1. The proficiency certificate level in nursing (PCL) or staff nurse which was started in 1999. PCL nursing is one of the prominent and popular disciplines within the Nursing profession. It is taught for 3 years and is given equivalence to the diploma in nursing internationally. This curriculum is designed with the purpose of producing middle level technical nursing workforce equipped with knowledge and skills related to the field of nursing to meet the demand of such workforce in the country to contribute in the national economic and health development of Nepal. In total three years; the first-year course is focused on basic nursing care in hospital and in the community: foundation nursing practices; the second-year course is focused on preventive, promotive as well as therapeutic nursing care of sick adult and elderly individual as well as mentally ill individual. Similarly, the third-year course comprise of the pediatric, midwifery and gynecology as well as leadership and management.
2. The other popular formal nursing course is Bachelor of science in nursing (B.Sc. Nursing). This is a 4 years course. The Program aims to prepare professional nurse with the highest possible technical and managerial competence in respective level of health programs, including problem identification, planning, implementing, training, health education, evaluation and research. This program is equivalent to international BSc Nursing. The salary and pay are a major issue in Nepal’s nursing profession. The average salary of a junior nurse is around $ 100 a month. With the bachelor’s degree, the pay could rise as high as $ 200, which is still a meagre amount in comparison to the developed nations. To get a nursing education, the expenditure on average involves paying $ 3000 for PCL and $12000 or more for B.Sc. Nursing (according to the admission section of a parent University).
Demand of nurses is another major issue in the country. The nurse to patient ratio should be according to workload and nurses' specialization. [2] This ratio is very low in Nepal. Usually 20-30 occupant (patients) in a unit is covered by only 1-2 nurses in most hospitals. Usually, they also must carry out non-nursing jobs which are time consuming and distract them from their work. Overload and overwork are one of the challenges facing nurses in Nepal.
Anxiety and depression in nurses have been quite dreadful than perceived. Systematic reviews and meta-analyses indicated that the prevalence of anxiety and depression among medical students worldwide was around 28%, and suicidal ideation was 11.1%.[3-5] However, not many papers report the prevalence of anxiety and depression among nurses employed in hospitals.[6] However each papers from around the world on depression symptoms indicate the prevalence of anxiety symptom from 18% to 40% in nurses in United States, 11% to 80% in Iranian nurses,[7] 35% in Chinese nurses[8] while 41.2% in Australian nurses. [9] A survey done in Vietnam showed that the prevalence of depression and anxiety is higher than the prevalence of anxiety and depression in general population of that country.[10, 11] The low socio-economic status, longer working period, uncertainty for the future and low earning than the counterparts working in abroad countries add the fuel to the fire of anxiety and depression.
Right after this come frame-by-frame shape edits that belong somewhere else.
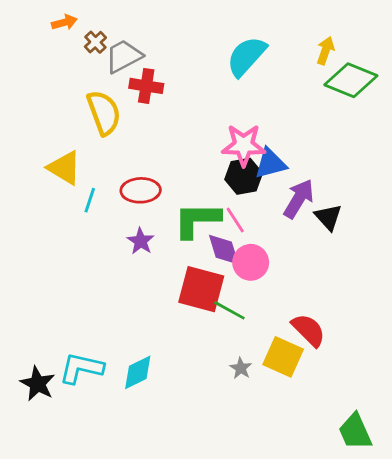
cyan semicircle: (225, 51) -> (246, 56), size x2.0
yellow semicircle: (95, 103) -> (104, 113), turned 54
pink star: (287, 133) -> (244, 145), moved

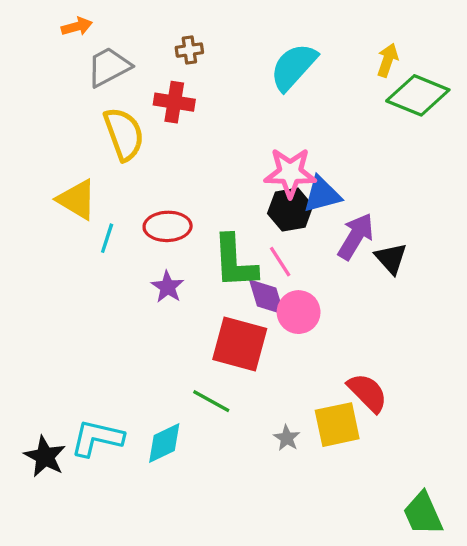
brown cross: (95, 42) -> (189, 50), moved, turned 35
gray trapezoid: (124, 56) -> (109, 67), moved
green L-shape: (197, 220) -> (235, 262), turned -93
green line: (229, 310) -> (211, 401), moved
yellow square: (283, 357) -> (337, 425), turned -36

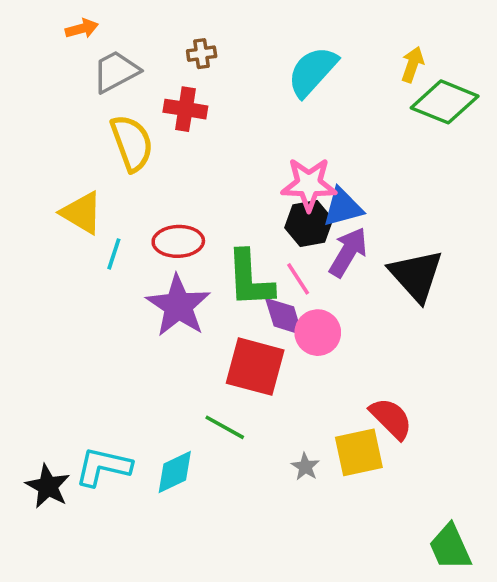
purple arrow: (356, 236) -> (348, 252), moved
black triangle: (391, 258) -> (416, 275), size x1.6
purple star: (168, 287) -> (178, 306), size x1.8

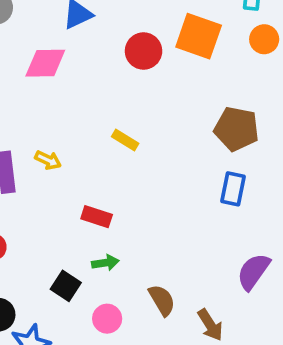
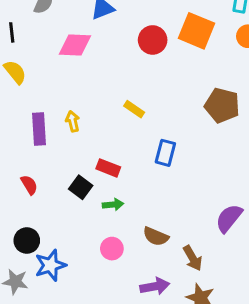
yellow arrow: (48, 160) -> (73, 121), turned -132
blue rectangle: (233, 189) -> (165, 153), moved
black square: (66, 286) -> (81, 187), moved
brown semicircle: (162, 300) -> (156, 236), turned 140

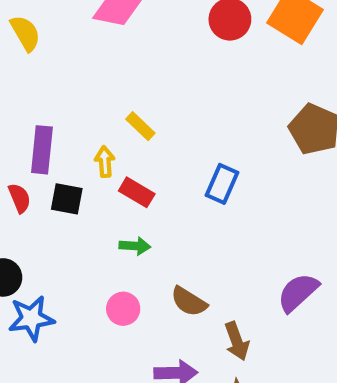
yellow rectangle: (134, 109) -> (140, 126), moved
yellow arrow: (73, 121) -> (105, 162), moved
purple rectangle: (39, 129) -> (42, 150), moved
black square: (81, 187) -> (67, 199), moved, turned -35

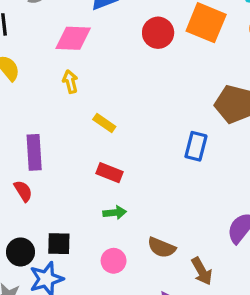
yellow arrow: (105, 162) -> (70, 82), moved
blue rectangle: (222, 184) -> (196, 146), moved
black square: (67, 199) -> (59, 244), moved

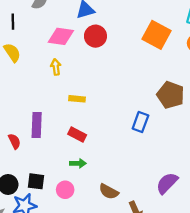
red circle: (158, 33) -> (95, 36), moved
yellow rectangle: (104, 123) -> (77, 99), turned -35
purple rectangle: (34, 152) -> (37, 125), moved
pink circle: (114, 261) -> (65, 190), moved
Depression in nursing profession should be addressed as it may significantly impact the quality of care they provide to the consumers. In this study we have attempted to see the prevalence of anxiety and depression among nurses who are working in different hospitals in Nepal. Nurses regularly face a various types of stressors including but not limited to : work hours, meeting patient’s needs, and the patient attendant’s expectations, lack of professional support.[9] The greatest concern is that the depressed staff often exhibit low mood, difficulty focusing and as a result are accident prone and lower total work output and decreased efficiency. [12, 13] The accurate measurement and identification of depression and anxiety is challenging because of frequent overlapping or co-occurrence of these conditions.